§ **DATA FOR THIS TASK**
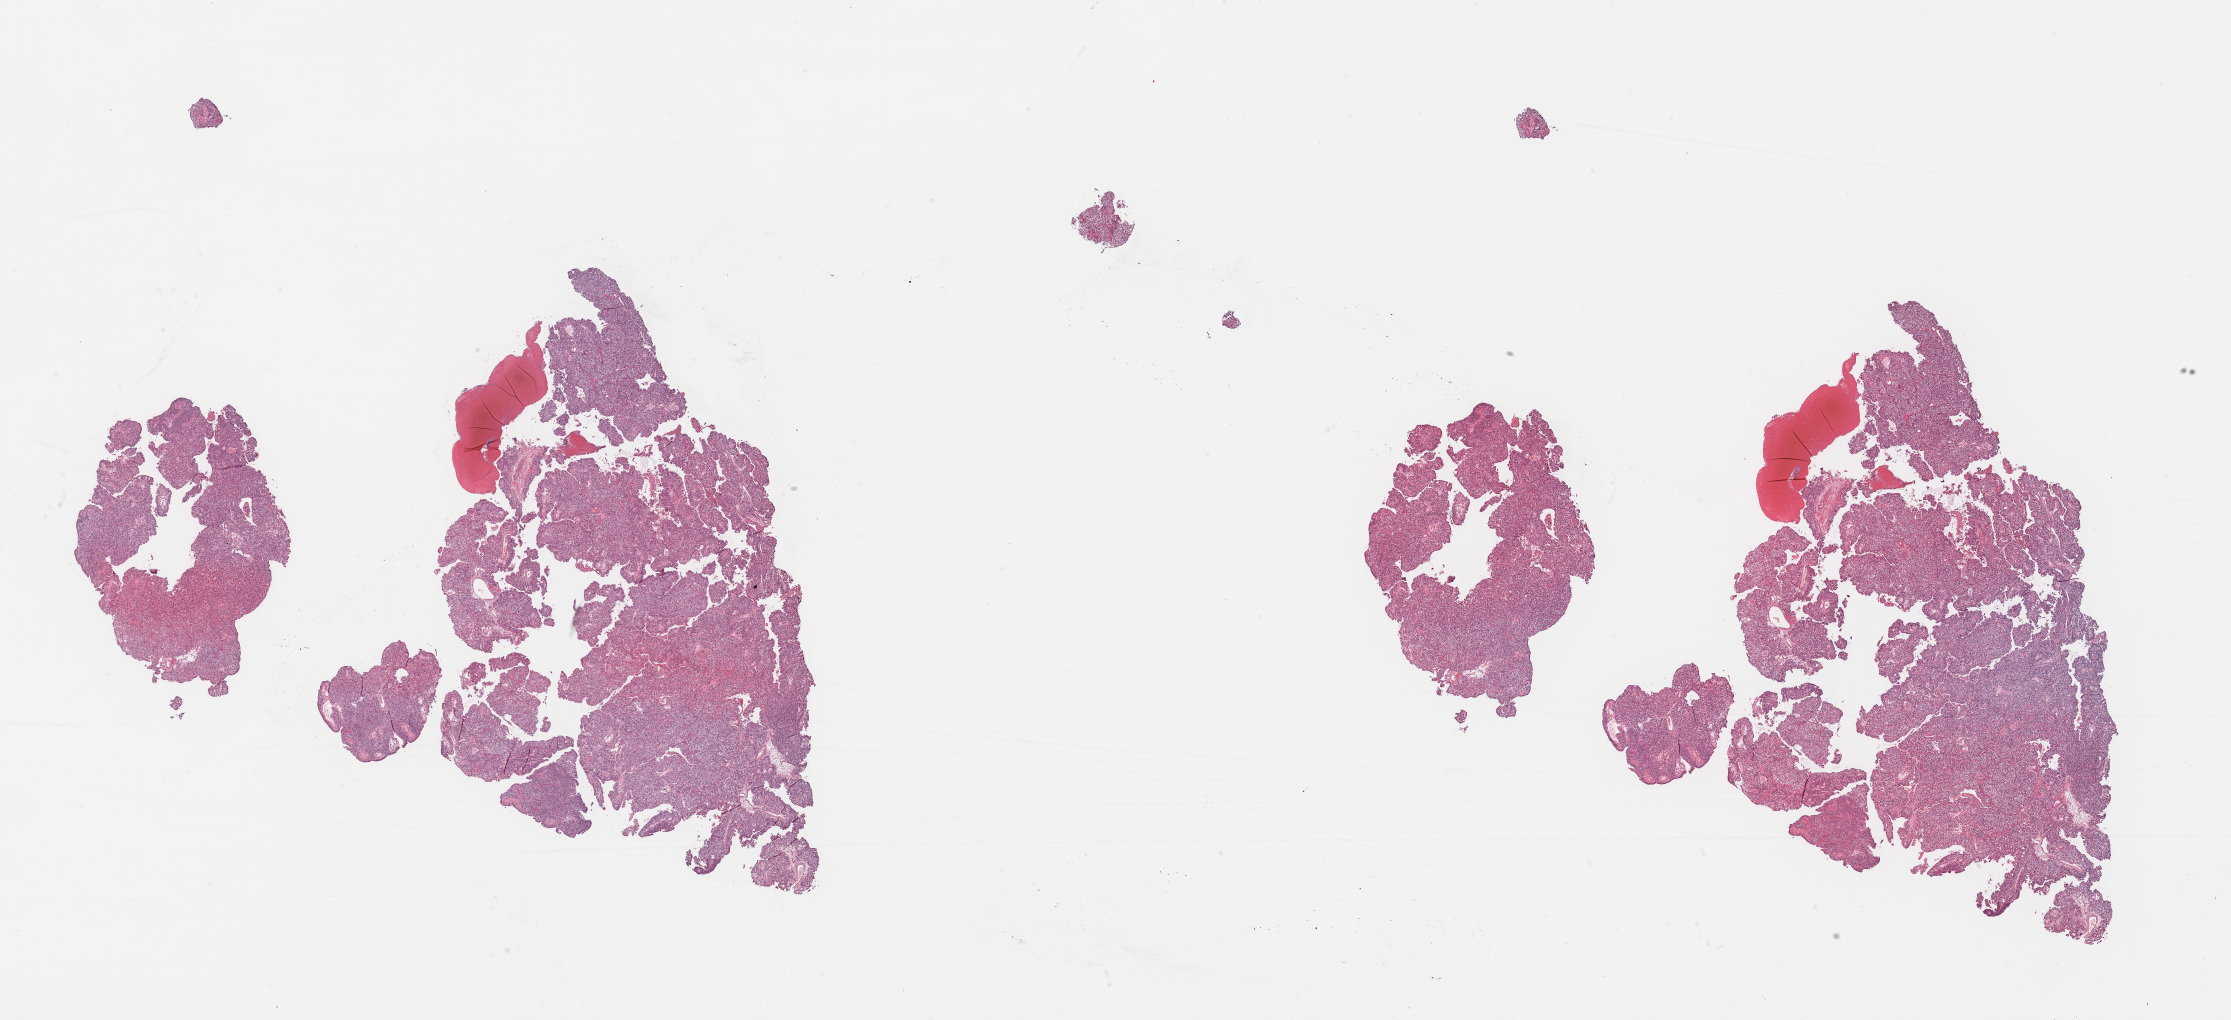
Whole-slide histology image, H&E, a low-resolution overview of the entire scanned area, about 35.2 x 16.1 mm (slide scanned at 40x). Formalin-fixed paraffin-embedded (FFPE) diagnostic section. Primary tumour sample from the bladder. Male, age 73 years at initial diagnosis.
Histologic diagnosis: Transitional cell carcinoma (dome of bladder). AJCC pathologic stage: I.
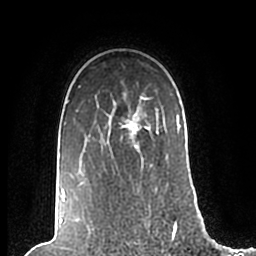
Breast MRI (dynamic contrast-enhanced), one axial slice; position 159 of 200 along the scan axis; cropped to one breast; dynamic contrast-enhanced series, time point 2 of 7 at this slice position (early post-contrast); 1.5 T; TE 2.2 ms, TR 4.6 ms; 0.8 mm slice thickness; 256 × 256 image matrix, field of view 160 × 160 mm. Female patient.
Annotated regions visible in this slice (semi-automatic segmentation, software-assisted and operator-edited):
- enhancing-tissue mask used for the functional tumour volume (all voxels passing the contrast-enhancement thresholds inside the analysis volume; usually the tumour): box from (x=62, y=86) to (x=181, y=202) px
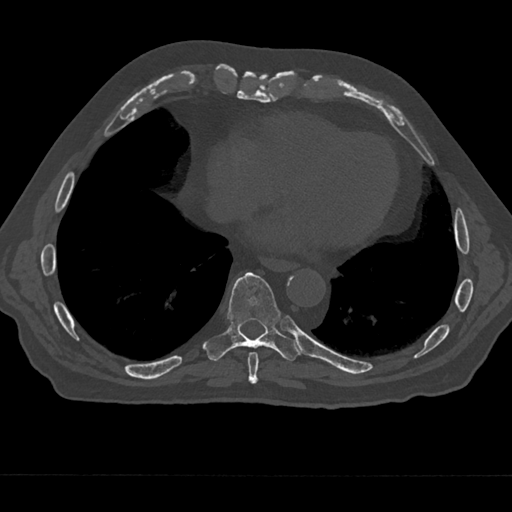
CT including the spine, one axial slice; position 274 of 797 along the scan axis; reconstruction kernel Br40s/3; bone window (W 1800 / L 400 HU); 0.5 mm slice thickness; 512 × 512 image matrix, field of view 377 × 377 mm. Patient: male, 75 years. From the clinical record (not read from this slice): primary cancer: renal; vertebrae with lytic lesions (as recorded): T4.
Outlined on this slice (semi-automatically segmented with operator editing):
- T8 vertebra: bounding box (x1, y1, x2, y2) in pixels: (248, 352, 259, 384)
- T9 vertebra: (203, 272, 300, 361)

§ **TASK DETAILS**
Your answer should hold every record above, printed exactly and free of pictures.

§ **RESPONSE**
Whole-slide histology image, H&E, a low-resolution overview of the entire scanned area, about 35.2 x 16.1 mm (slide scanned at 40x). Formalin-fixed paraffin-embedded (FFPE) diagnostic section. Primary tumour sample from the bladder. Male, age 73 years at initial diagnosis.
Histologic diagnosis: Transitional cell carcinoma (dome of bladder). AJCC pathologic stage: I.
Breast MRI (dynamic contrast-enhanced), one axial slice; position 159 of 200 along the scan axis; cropped to one breast; dynamic contrast-enhanced series, time point 2 of 7 at this slice position (early post-contrast); 1.5 T; TE 2.2 ms, TR 4.6 ms; 0.8 mm slice thickness; 256 × 256 image matrix, field of view 160 × 160 mm. Female patient.
Annotated regions visible in this slice (semi-automatic segmentation, software-assisted and operator-edited):
- enhancing-tissue mask used for the functional tumour volume (all voxels passing the contrast-enhancement thresholds inside the analysis volume; usually the tumour): box from (x=62, y=86) to (x=181, y=202) px
CT including the spine, one axial slice; position 274 of 797 along the scan axis; reconstruction kernel Br40s/3; bone window (W 1800 / L 400 HU); 0.5 mm slice thickness; 512 × 512 image matrix, field of view 377 × 377 mm. Patient: male, 75 years. From the clinical record (not read from this slice): primary cancer: renal; vertebrae with lytic lesions (as recorded): T4.
Outlined on this slice (semi-automatically segmented with operator editing):
- T8 vertebra: bounding box (x1, y1, x2, y2) in pixels: (248, 352, 259, 384)
- T9 vertebra: (203, 272, 300, 361)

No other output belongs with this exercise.